RESTEZ HUMAIN A L'ÈRE IA
- REHOBOTH EBENEZER

- 9 déc. 2025
- 2 min de lecture

Et si l'IA n'accélérait pas l'économie mondiale, mais masquait plutôt son ralentissement ?
Les gros titres annoncent que l'IA transforme la médecine, l'éducation, la logistique, la finance et la culture. Mais lorsque je lis les informations provenant de l'économie américaine, une autre réalité se dessine : les salaires stagnent , les offres d'emploi se raréfient et l'optimisme le plus affirmé émane souvent des secteurs qui investissent le plus financièrement dans le discours sur l'IA.
Cela soulève une question gênante : l’IA est-elle devenue un véritable moteur de prospérité ou un système de survie financière ?
L'IA a été présentée comme une solution miracle pour gagner du temps. Pourtant, de nombreuses entreprises font état d'une tout autre réalité : un « travail bâclé » un contenu généré par l'IA qui semble impeccable mais qui doit être minutieusement corrigé par des humains. Le temps n'est pas gagné, il est simplement gaspillé.

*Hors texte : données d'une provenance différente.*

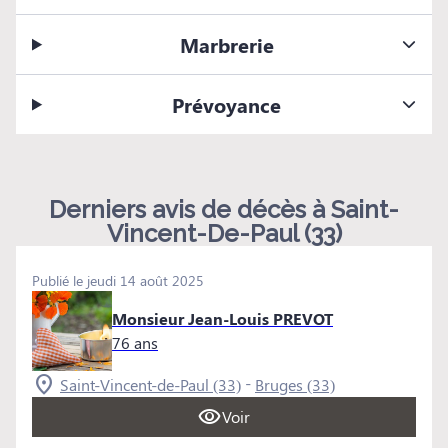
Marbrerie
Prévoyance
Derniers avis de décès à Saint-
Vincent-De-Paul (33)
Publié le jeudi 14 août 2025
Monsieur Jean-Louis PREVOT
76 ans
-
Saint-Vincent-de-Paul (33)
Bruges (33)
Voir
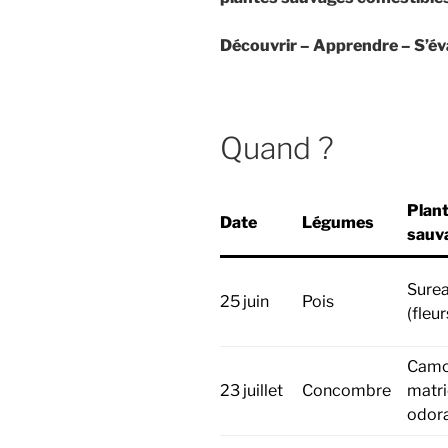
Découvrir – Apprendre – S’é
Quand ?
Plan
Date
Légumes
sauv
Surea
25 juin
Pois
(fleur
Camo
23 juillet
Concombre
matri
odor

L'IA peut sembler efficace, mais elle fonctionne strictement dans les limites de ses données d'entraînement : elle peut reproduire des erreurs, passer à côté de ce que les humains remarqueraient et souvent renforcer une version consensuelle de la réalité plutôt que la réalité elle-même. Dès lors que l'IA devient une couche administrative gérant la parole, la recherche, le recrutement et l'accès au capital elle peut s'intégrer financièrement aux institutions, qu'elle produise ou non une productivité mesurable.
L'IA n'est peut-être plus une technologie neutre : elle devient un instrument stratégique façonné à l'échelle mondiale par les politiques nationales, la compétition géopolitique et les pressions financières. La question n'est plus de savoir si l'IA influencera les politiques nationales, mais si ces politiques sont déjà en train d'être remodelées au service d'une vision orthodoxe de l'IA.

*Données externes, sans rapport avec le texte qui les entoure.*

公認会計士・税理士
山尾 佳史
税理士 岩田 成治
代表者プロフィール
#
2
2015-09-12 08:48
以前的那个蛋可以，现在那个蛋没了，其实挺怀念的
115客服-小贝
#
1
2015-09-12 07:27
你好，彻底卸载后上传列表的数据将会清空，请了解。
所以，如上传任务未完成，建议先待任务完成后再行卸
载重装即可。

McKinsey estime que plus de 6 700 milliards de dollars pourraient être investis dans l’IA et les infrastructures informatiques d’ici 2030 un niveau d’investissement généralement observé en temps de guerre. Mais que construit-on exactement, et cela profitera-t-il un jour aux citoyens ordinaires ?
Les États-Unis ne sont pas le seul pays à intégrer l'IA à sa stratégie économique. Des tendances similaires émergent à l'échelle mondiale :
UE : financement des infrastructures d'IA par le biais d'obligations publiques
Chine : intégrer l'IA à sa stratégie de « rajeunissement national »

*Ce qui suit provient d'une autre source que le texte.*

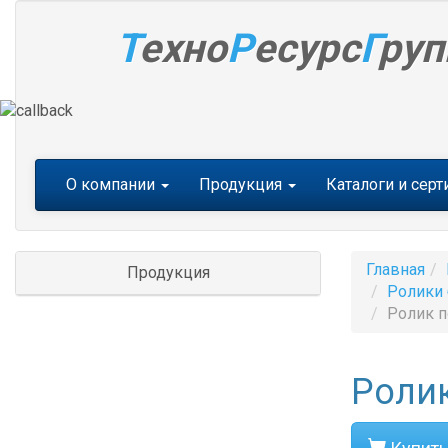
Т
ехно
Р
есурс
Г
руп
Меню
О компании
Продукция
Каталоги и сер
Главная
Продукция
Ролики 
Ролик п
Ролик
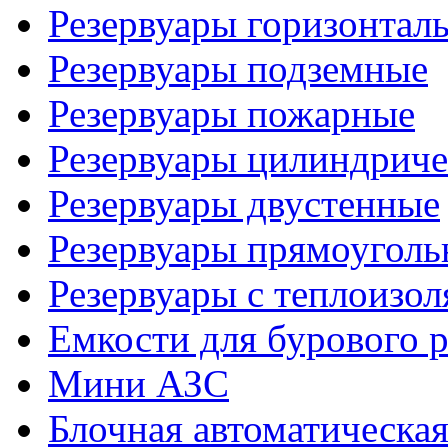
Резервуары горизонтал
Резервуары подземные
Резервуары пожарные
Резервуары цилиндриче
Резервуары двустенные
Резервуары прямоуголь
Резервуары с теплоизол
Емкости для бурового р
Мини АЗС
Блочная автоматическая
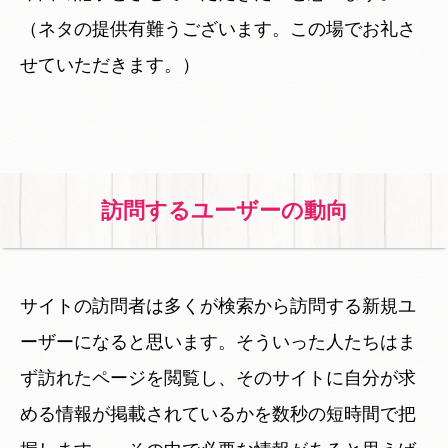
（ネタの提供有難うございます。この場でお礼さ
せていただきます。）
訪問するユーザーの動向
サイトの訪問者は多くが検索から訪問する新規ユ
ーザーになると思います。そういった人たちはま
ず訪れたページを閲覧し、そのサイトに自分が求
める情報が掲載されているかを数秒の短時間で把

Singapour / Émirats arabes unis / Irlande : proposent d'importantes incitations fiscales pour la construction de zones de centres de données
BRICS : présenter l’IA comme un contrepoids à la domination numérique occidentale.
Les entreprises du cloud et des semi-conducteurs investissent dans des start-ups spécialisées en IA qui, à leur tour, achètent des services informatiques auprès de ces mêmes entreprises qui les financent. La spéculation se mue en demande, et la demande devient la preuve de la viabilité du projet.
Si ce schéma se répète à l'échelle mondiale, l'IA pourrait ne pas représenter une révolution technologique, mais un nouveau fardeau public intégré aux stratégies nationales.